> [WHAT IS BEING ASKED]
Only one stretch of the listing below is wanted. Give it again exactly, from the line with "aveți nevoie pentru" through the line with "animale de companie.".

> [DATASET RECORDS]
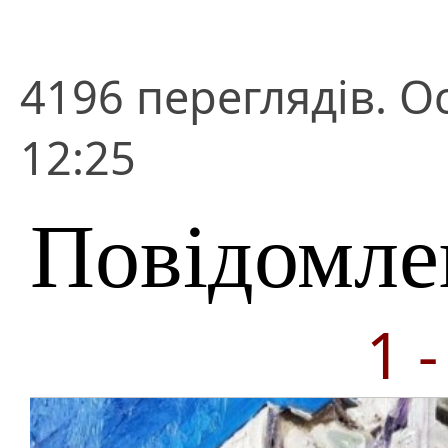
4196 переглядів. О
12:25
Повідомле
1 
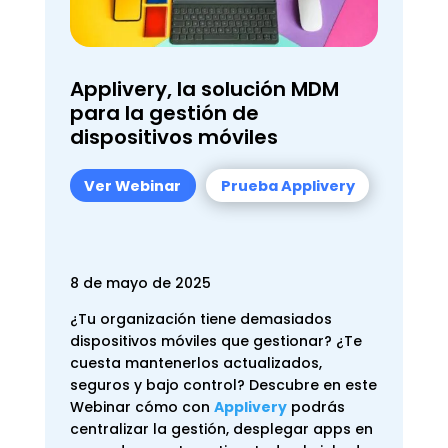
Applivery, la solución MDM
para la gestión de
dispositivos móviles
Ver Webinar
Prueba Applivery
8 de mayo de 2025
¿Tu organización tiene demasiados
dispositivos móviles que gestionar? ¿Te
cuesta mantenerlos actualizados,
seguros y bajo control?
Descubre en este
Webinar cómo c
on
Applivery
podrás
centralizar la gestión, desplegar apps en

--

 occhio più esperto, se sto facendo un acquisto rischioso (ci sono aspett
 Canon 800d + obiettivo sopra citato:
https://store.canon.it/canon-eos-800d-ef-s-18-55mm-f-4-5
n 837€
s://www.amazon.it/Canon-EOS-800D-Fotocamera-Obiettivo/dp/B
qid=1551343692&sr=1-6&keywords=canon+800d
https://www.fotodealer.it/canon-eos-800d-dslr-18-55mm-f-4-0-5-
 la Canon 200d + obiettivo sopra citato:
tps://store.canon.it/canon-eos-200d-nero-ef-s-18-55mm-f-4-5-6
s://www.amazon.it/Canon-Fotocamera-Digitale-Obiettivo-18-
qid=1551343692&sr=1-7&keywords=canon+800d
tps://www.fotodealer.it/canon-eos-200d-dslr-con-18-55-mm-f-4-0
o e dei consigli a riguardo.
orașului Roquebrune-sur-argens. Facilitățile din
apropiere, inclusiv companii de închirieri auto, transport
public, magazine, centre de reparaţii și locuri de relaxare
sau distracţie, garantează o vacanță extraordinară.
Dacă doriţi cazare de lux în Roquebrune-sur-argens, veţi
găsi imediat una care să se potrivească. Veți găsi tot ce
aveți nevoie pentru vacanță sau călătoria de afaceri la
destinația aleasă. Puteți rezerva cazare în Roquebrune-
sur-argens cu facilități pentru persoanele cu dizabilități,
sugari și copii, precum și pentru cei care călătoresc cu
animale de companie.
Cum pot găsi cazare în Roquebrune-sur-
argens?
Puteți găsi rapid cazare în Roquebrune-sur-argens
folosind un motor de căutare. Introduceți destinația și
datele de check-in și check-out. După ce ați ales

> [RESULT OF THE EXERCISE]
aveți nevoie pentru vacanță sau călătoria de afaceri la
destinația aleasă. Puteți rezerva cazare în Roquebrune-
sur-argens cu facilități pentru persoanele cu dizabilități,
sugari și copii, precum și pentru cei care călătoresc cu
animale de companie.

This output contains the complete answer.